One of the more heated exchanges came when Panel Deputy Chair Damon Silvers asked Geithner to explain the rationale behind the Public-Private Investment Program (PPIP). As many commentators have observed, Silvers pointed out that the program will allow private investors to reap enormous profits while assuming almost no risk in the financing of the partnerships. He raised similar concerns about the “profound imbalance” of the government's stake in Citigroup. For instance, after converting the government's holdings in Citi to common stock, taxpayers are no longer guaranteed to receive interest payments from the government's preferred shares.
Geithner kept arguing that we have to think about the “broader prism” of the government's overall stabilization efforts, rather than focusing on the costs and benefits of rescuing individual firms like Citi. Nonetheless, we hope the Panel continues to defend taxpayers' interests when analyzing the effectiveness of the bailout. We've also been raising concerns about the potential for significant taxpayer losses through the PPIP's Legacy Loans Program, and we urge the Panel to consider whether the FDIC is exceeding its statutory authority by guaranteeing up to $1 trillion for the purchase of distressed loans.

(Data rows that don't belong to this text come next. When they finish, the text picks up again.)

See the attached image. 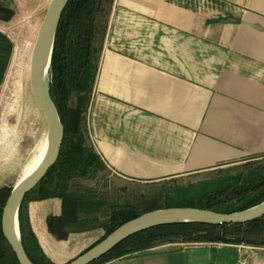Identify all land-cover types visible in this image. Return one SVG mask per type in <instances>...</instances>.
Segmentation results:
<instances>
[{
	"label": "crops",
	"instance_id": "crops-1",
	"mask_svg": "<svg viewBox=\"0 0 264 264\" xmlns=\"http://www.w3.org/2000/svg\"><path fill=\"white\" fill-rule=\"evenodd\" d=\"M14 60L0 25V100ZM86 124L90 144L125 185L264 156V0H113ZM1 160L0 169L13 165ZM61 209L59 197L22 205L50 264L104 235L97 226L57 239L47 218ZM243 252L247 264H264V246L225 243L164 244L102 264H241Z\"/></svg>",
	"mask_w": 264,
	"mask_h": 264
},
{
	"label": "trees",
	"instance_id": "trees-1",
	"mask_svg": "<svg viewBox=\"0 0 264 264\" xmlns=\"http://www.w3.org/2000/svg\"><path fill=\"white\" fill-rule=\"evenodd\" d=\"M113 0H69L55 34L49 90L64 128L59 156L45 176L24 197L18 212L20 240L34 264H50L28 229L22 205L27 199L59 197L61 214L49 216L47 227L57 239L73 229L102 226L103 239L122 223L156 209L140 210L136 202L111 203L101 213L96 190L72 189L75 179L91 180L106 166L89 142L86 111L99 66ZM14 12L0 4V19L8 21ZM264 156L217 171L213 180L192 186L189 193L166 196L167 207H193L221 213L240 211L264 201ZM233 170H237L233 172ZM220 173V174H219ZM12 187H0V264H19L1 231V214ZM103 220V223L100 222ZM100 239V240H101ZM99 240V241H100ZM97 243V242H96ZM170 243H225L264 246V217L241 224L209 225L180 222L155 226L134 234L90 264L129 256Z\"/></svg>",
	"mask_w": 264,
	"mask_h": 264
},
{
	"label": "rangeland",
	"instance_id": "rangeland-1",
	"mask_svg": "<svg viewBox=\"0 0 264 264\" xmlns=\"http://www.w3.org/2000/svg\"><path fill=\"white\" fill-rule=\"evenodd\" d=\"M49 2L50 0H0L1 5L14 12L8 21L0 19V25L6 28L15 50L13 67L8 72L0 100V162L6 157L13 163L12 166L0 169V184L4 183L8 187L20 177L24 165L46 139V120L30 90L29 68L32 48ZM253 163L255 166L256 163L264 165V158ZM237 164L222 165L157 182L126 185L105 169L91 180L75 179L72 189L84 191L88 187L95 188L102 214L111 203L126 201L136 202L140 210L150 206L165 208L167 195L189 193L192 186L200 183L205 185L215 178L217 171ZM235 171L237 170H233ZM260 171L264 174V168ZM123 185L125 191H121Z\"/></svg>",
	"mask_w": 264,
	"mask_h": 264
},
{
	"label": "water",
	"instance_id": "water-1",
	"mask_svg": "<svg viewBox=\"0 0 264 264\" xmlns=\"http://www.w3.org/2000/svg\"><path fill=\"white\" fill-rule=\"evenodd\" d=\"M68 1L50 0L40 23L30 57V90L37 107L45 117L47 133L46 151L41 163L11 188L2 208V235L19 264H34L26 254L20 240L19 208L25 195L39 183L57 160L64 137V128L50 95L49 78L43 81L42 73L46 63L50 64L55 34ZM262 217H264V201L247 209L230 213L193 207L158 208L122 223L103 239L65 264H90L128 237L159 225L198 222L219 226L246 223Z\"/></svg>",
	"mask_w": 264,
	"mask_h": 264
},
{
	"label": "bare ground",
	"instance_id": "bare-ground-1",
	"mask_svg": "<svg viewBox=\"0 0 264 264\" xmlns=\"http://www.w3.org/2000/svg\"><path fill=\"white\" fill-rule=\"evenodd\" d=\"M49 60V59H48ZM49 70H50V64L46 63L43 69L42 73V80L45 81V79L49 78ZM46 151V139L41 147V149L38 151L36 156L33 158L27 169L25 170L23 176L20 177V179L27 177L32 171L36 169V167L41 163Z\"/></svg>",
	"mask_w": 264,
	"mask_h": 264
},
{
	"label": "built area",
	"instance_id": "built-area-1",
	"mask_svg": "<svg viewBox=\"0 0 264 264\" xmlns=\"http://www.w3.org/2000/svg\"><path fill=\"white\" fill-rule=\"evenodd\" d=\"M243 255H244V257H243V259L241 261V264H247V259H246L247 254L245 252H243Z\"/></svg>",
	"mask_w": 264,
	"mask_h": 264
}]
</instances>
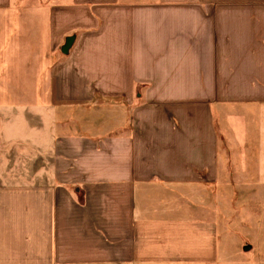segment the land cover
<instances>
[{"label": "crops", "instance_id": "1", "mask_svg": "<svg viewBox=\"0 0 264 264\" xmlns=\"http://www.w3.org/2000/svg\"><path fill=\"white\" fill-rule=\"evenodd\" d=\"M1 22L44 119L3 129L37 160L0 163V264H234L215 205L264 186V0H0Z\"/></svg>", "mask_w": 264, "mask_h": 264}, {"label": "rangeland", "instance_id": "2", "mask_svg": "<svg viewBox=\"0 0 264 264\" xmlns=\"http://www.w3.org/2000/svg\"><path fill=\"white\" fill-rule=\"evenodd\" d=\"M6 26H4V22L0 23V130H2L0 131V146L2 148L5 146L1 144L8 141L7 139L15 140L19 135L24 136V134L32 133L33 130L29 127L37 128L41 124V120L44 119L40 103L35 102V93L30 91L27 85L29 71L27 67H24L27 55L21 59L19 54L16 57L12 55L17 46L15 44L18 43L16 40L18 36L11 37V31ZM5 28L9 33H5ZM7 42L8 45L5 48L4 43ZM12 65L16 67H11ZM37 72V82H39L43 79L46 71ZM43 101H45L44 98ZM12 122L16 125V132L19 135L12 132L4 133L3 129L10 127ZM2 137H5L6 140ZM23 141L21 144L27 145V142ZM11 148L9 145L7 151H11ZM13 160H15L16 166L19 165L20 173H16L17 176L14 175L15 170L11 174L9 173L5 178L6 182L14 183L18 182L17 179H25L27 172L24 171L25 168L21 167L35 163L37 155H32V153L30 155L27 147H18L14 156L0 155V163L5 165ZM6 167L3 168V171L8 170ZM0 175L2 176V173ZM229 192L232 195L229 197L230 203L227 207L229 209L228 216L221 212L218 204H214L219 210L216 216L221 221L218 222L220 225L222 224V231H226L225 229L228 231L230 247L228 255L234 264H264V186L256 189H229ZM245 245H250L251 249L244 250Z\"/></svg>", "mask_w": 264, "mask_h": 264}, {"label": "water", "instance_id": "3", "mask_svg": "<svg viewBox=\"0 0 264 264\" xmlns=\"http://www.w3.org/2000/svg\"><path fill=\"white\" fill-rule=\"evenodd\" d=\"M72 41H73V37H70V38L67 39V42H66V44H65L64 47H63V52H64V53H67V52H68L69 47H70L71 44H72ZM244 249H245V250H249V249H251V246H250V245H245Z\"/></svg>", "mask_w": 264, "mask_h": 264}]
</instances>
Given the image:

Additional concerns about the PPIP were raised in the latest report from Neil Barofksy, the Special Inspector General for the Troubled Asset Relief Program (SIGTARP). The 250-page audit report released today found that “aspects of PPIP make it inherently vulnerable to fraud, waste, and abuse, including significant issues relating to conflicts of interest facing fund managers, collusion between participants, and vulnerabilities to money laundering.”
We're still making our way through the report, but we're glad to see that Barofsky is also taking a close look at executive compensation restrictions for the public-private partnerships, the controversy surrounding the full payments made to AIG's counterparties, and numerous allegations of TARP fraud.
As the government's bailout programs continue to place trillions of dollars at risk, we think it's safe to say that a TARP watchdog is a taxpayer's best friend.